Kervansaray kelimesinin Farsça kökenli olduğu tahmin edilmektedir. IX. yüzyıla kadar kervansarayların han veya ribât ismi ile de anıldıklarını biliyoruz. Ribâtlar daha ziyade askerî nedenlerle sınırlara ve stratejik yerlere yakın kurulmuştur. Lakin, IX. yüzyıl itibarıyla, özellikle de İslam’ın yayılması ile birlikte ribâtlar kervansaraya dönüşmüşlerdir. Anadolu coğrafyasında kervansarayların artması ise bu toprakların Selçukluların hakimiyetine girmesinden sonra olmuştur. Anadolu’nun büyük bir bölümü üzerinde hakimiyet kurmayı başaran Selçuklular ile Anadolu da Doğu ile Batı arasında çok önemli bir ticaret merkezi haline gelmeye başlamıştır. Ticaretin merkezi ve dolayısıyla tüccarların sık sık ziyaret ettiği Anadolu toprakları üzerine ihtiyaçlarını karşılamaları için birçok kervansaray inşa edilmiştir. Sadece ana yollara değil, ara yollara da Selçuklular döneminde kervansaraylar yapılmıştır. Bununla birlikte bir misafirperverlik örneği olarak, bu kervansaraylara gelen yolcuların ilk üç gün kervansarayın kurucusunun misafiri kabul edildiği, ayrıca kervansarayların ribâtlar gibi sefer zamanlarında Selçuklu ordularının konaklama yeri olduğu da biliniyor.
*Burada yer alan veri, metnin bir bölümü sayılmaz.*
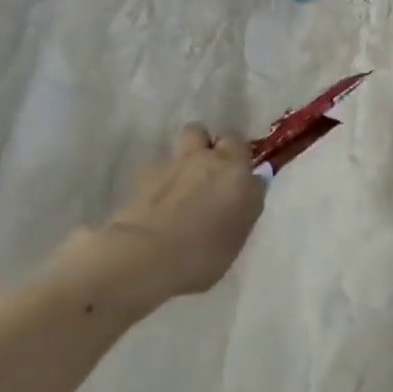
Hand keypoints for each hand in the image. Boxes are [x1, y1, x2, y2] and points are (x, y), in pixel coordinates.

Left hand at [97, 124, 267, 302]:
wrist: (148, 256)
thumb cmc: (204, 255)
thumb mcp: (238, 235)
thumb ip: (243, 206)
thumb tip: (245, 192)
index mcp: (238, 173)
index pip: (245, 148)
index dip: (240, 159)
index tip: (237, 178)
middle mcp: (210, 159)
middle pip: (217, 135)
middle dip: (214, 146)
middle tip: (212, 173)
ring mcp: (178, 162)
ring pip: (189, 138)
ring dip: (189, 153)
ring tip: (184, 182)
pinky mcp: (148, 173)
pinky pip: (163, 164)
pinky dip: (164, 177)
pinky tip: (158, 201)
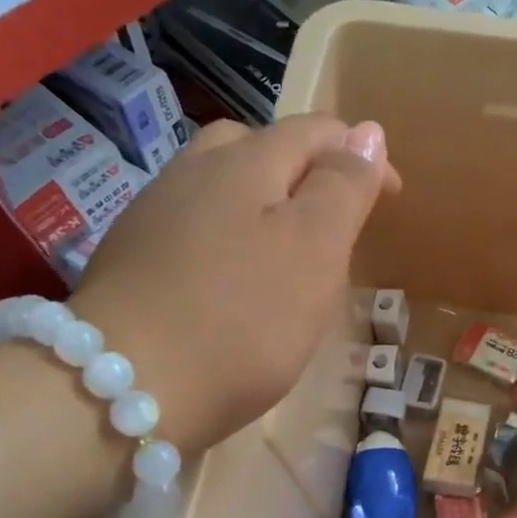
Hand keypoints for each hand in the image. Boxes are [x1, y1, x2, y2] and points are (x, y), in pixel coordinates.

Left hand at [73, 115, 399, 451]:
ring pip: (222, 182)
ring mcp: (155, 211)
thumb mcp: (315, 248)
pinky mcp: (133, 253)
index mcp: (247, 162)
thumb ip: (344, 186)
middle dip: (308, 168)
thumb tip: (369, 132)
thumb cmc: (244, 318)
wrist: (125, 386)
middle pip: (260, 145)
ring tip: (289, 246)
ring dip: (265, 198)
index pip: (316, 131)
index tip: (391, 198)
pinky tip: (233, 275)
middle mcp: (195, 171)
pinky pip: (196, 221)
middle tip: (336, 219)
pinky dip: (230, 231)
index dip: (361, 155)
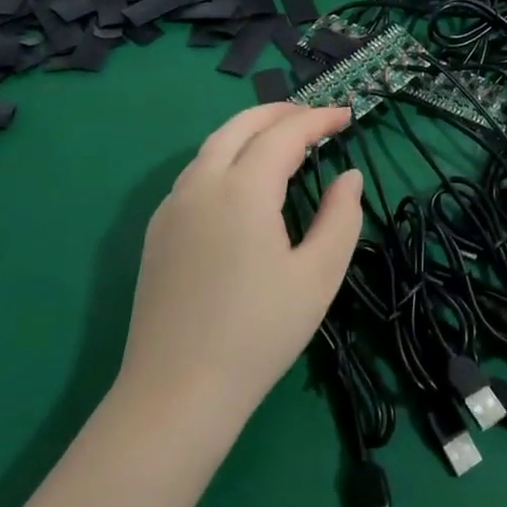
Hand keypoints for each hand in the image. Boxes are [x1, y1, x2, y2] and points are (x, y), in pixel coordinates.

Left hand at [118, 104, 363, 434]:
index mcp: (242, 190)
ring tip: (286, 144)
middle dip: (281, 112)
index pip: (285, 133)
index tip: (348, 116)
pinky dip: (228, 157)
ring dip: (251, 132)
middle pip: (241, 125)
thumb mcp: (318, 276)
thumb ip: (341, 217)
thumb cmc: (259, 334)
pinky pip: (196, 173)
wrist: (176, 394)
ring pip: (213, 145)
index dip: (319, 119)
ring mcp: (172, 206)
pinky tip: (246, 183)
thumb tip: (349, 177)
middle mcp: (201, 184)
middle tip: (317, 119)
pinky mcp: (157, 231)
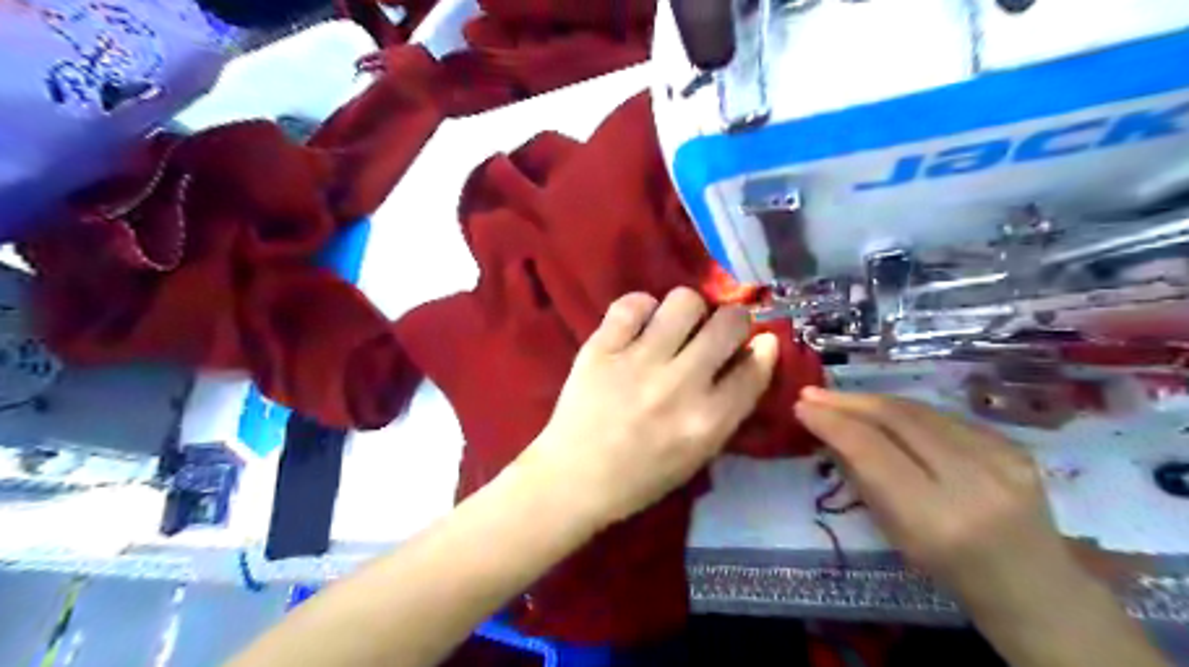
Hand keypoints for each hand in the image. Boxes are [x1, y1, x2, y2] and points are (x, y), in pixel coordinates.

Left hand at [522, 289, 781, 527]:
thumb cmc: (640, 477)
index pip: (754, 367)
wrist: (573, 479)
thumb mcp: (698, 455)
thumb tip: (751, 355)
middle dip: (734, 320)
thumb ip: (728, 408)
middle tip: (719, 329)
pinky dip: (642, 309)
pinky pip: (633, 304)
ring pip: (684, 301)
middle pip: (728, 323)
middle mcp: (679, 385)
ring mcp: (638, 362)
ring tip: (676, 326)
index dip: (763, 348)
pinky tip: (639, 326)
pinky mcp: (601, 348)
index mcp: (707, 421)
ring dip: (689, 310)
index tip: (758, 342)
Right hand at [792, 388, 1072, 605]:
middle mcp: (973, 481)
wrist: (1037, 587)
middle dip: (847, 401)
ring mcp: (1001, 458)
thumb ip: (862, 478)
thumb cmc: (951, 571)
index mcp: (937, 518)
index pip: (872, 450)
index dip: (832, 422)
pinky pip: (943, 417)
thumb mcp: (894, 533)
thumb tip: (827, 431)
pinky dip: (904, 412)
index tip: (801, 407)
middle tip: (812, 393)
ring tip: (839, 398)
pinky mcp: (1014, 445)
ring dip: (872, 400)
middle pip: (897, 419)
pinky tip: (883, 412)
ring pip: (919, 410)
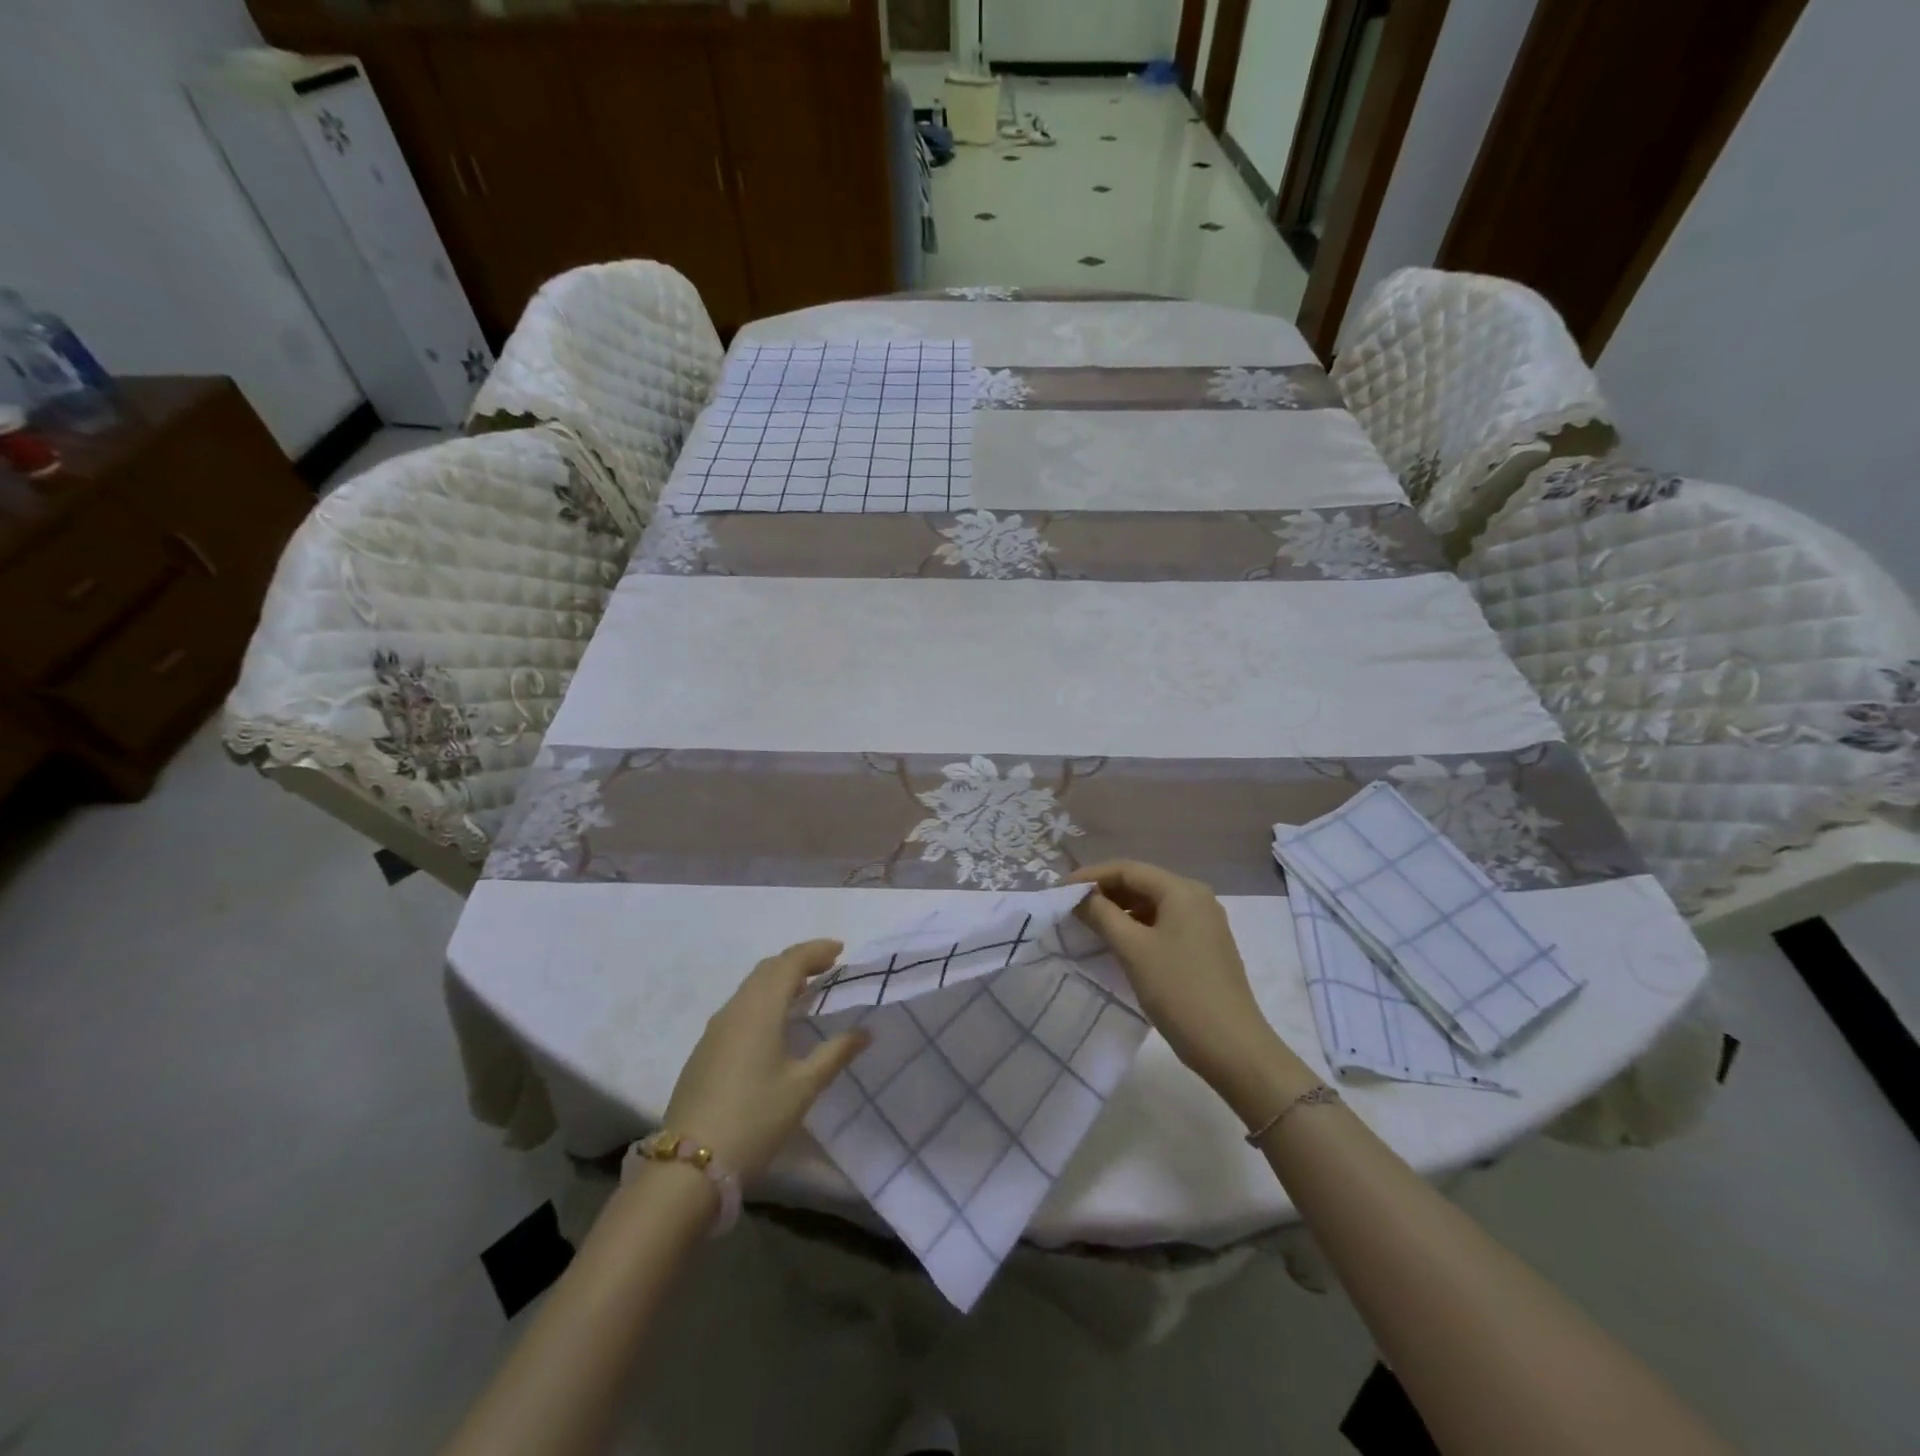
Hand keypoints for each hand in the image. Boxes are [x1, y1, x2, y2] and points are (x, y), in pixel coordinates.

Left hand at [661, 940, 868, 1177]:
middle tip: (827, 966)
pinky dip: (764, 999)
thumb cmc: (755, 1119)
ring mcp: (715, 1029)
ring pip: (751, 987)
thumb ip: (836, 1053)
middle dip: (798, 961)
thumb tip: (865, 1031)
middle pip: (768, 969)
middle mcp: (735, 1009)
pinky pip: (740, 1006)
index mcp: (760, 1009)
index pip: (790, 962)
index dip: (815, 951)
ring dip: (779, 979)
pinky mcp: (705, 1049)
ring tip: (806, 989)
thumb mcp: (803, 1087)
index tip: (841, 950)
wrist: (689, 1165)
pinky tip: (775, 1021)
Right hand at [1069, 861, 1311, 1124]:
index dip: (1091, 876)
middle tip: (1069, 907)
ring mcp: (1203, 923)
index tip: (1059, 890)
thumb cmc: (1179, 991)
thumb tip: (1079, 896)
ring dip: (1119, 910)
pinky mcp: (1204, 947)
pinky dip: (1136, 927)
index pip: (1128, 869)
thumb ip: (1102, 915)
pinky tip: (1116, 942)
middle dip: (1104, 892)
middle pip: (1141, 883)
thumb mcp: (1133, 949)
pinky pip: (1162, 924)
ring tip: (1087, 924)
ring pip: (1151, 905)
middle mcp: (1196, 898)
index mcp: (1182, 891)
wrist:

Selçuklular döneminde olduğu kadar Osmanlı zamanında da kervansaraylara önem verilmiş, birçok kervansaray inşa edilmiştir. Gelişmiş kentlere nazaran Osmanlılar menzilleri iskan etmek amacıyla yaptıkları menzil külliyeleri ve kervansaraylar ile gelişmemiş ve yol üzerinde kalan yerlerin kalkındırılmasına önem vermişlerdir. Osmanlı döneminde Anadolu’da inşa edilen kervansaraylar genellikle iki katlıdır ve Selçuklu dönemi kervansaraylarına nazaran kale görünümünden ve yapısından uzaktır. Bu dönemde yapılan kervansarayların dışarı ile bağlantıları ve cephelerinde dükkanlar bulunur. Kervansarayların içerisinde yolcuların konakladıkları yerlerin yanı sıra ahırlar, depolar, yönetim merkezleri gibi yerler de bulunmaktadır. Kervansaraylar da diğer birçok topluma hizmet amacı güden yapılar gibi vakıflardır ve çoğunlukla dönemin devlet görevlileri, vezirler ve sadrazamlar tarafından yaptırılmışlardır. Osmanlı döneminden günümüze ulaşan Hüsrev Paşa Kervansarayı (Diyarbakır), Rüstem Paşa Kervansarayı (Edirne ve Erzurum), Öküz Mehmed Paşa Kervansarayı (Kuşadası) gibi birçok kervansaray bulunmaktadır.